## EXERCISE
I'd like the data beneath this line reproduced exactly, without any of its images.

## GIVEN INFORMATION

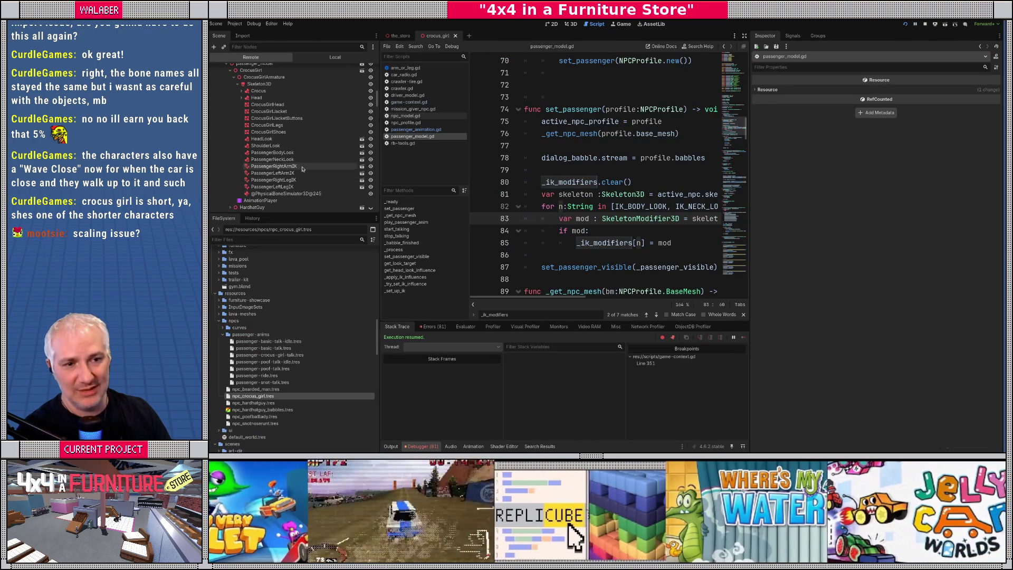
# Step: Add the 'Passenger' prefix to the BodyLook and NeckLook constant names
pyautogui.click(742, 81)
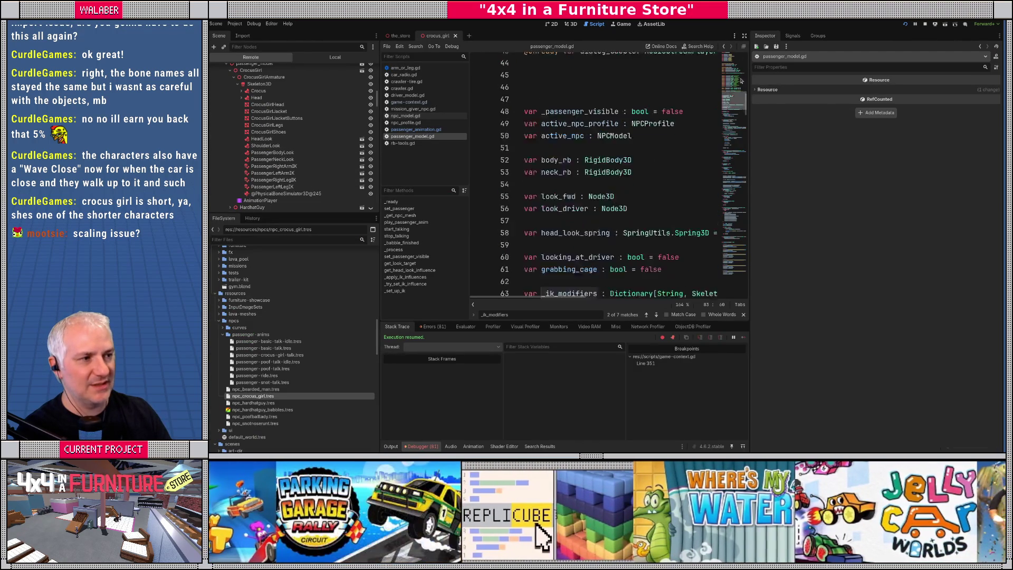
pyautogui.scroll(10, 741, 80)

## SOLUTION FOR THIS EXERCISE
# Step: Add the 'Passenger' prefix to the BodyLook and NeckLook constant names
pyautogui.click(742, 81)
pyautogui.scroll(10, 741, 80)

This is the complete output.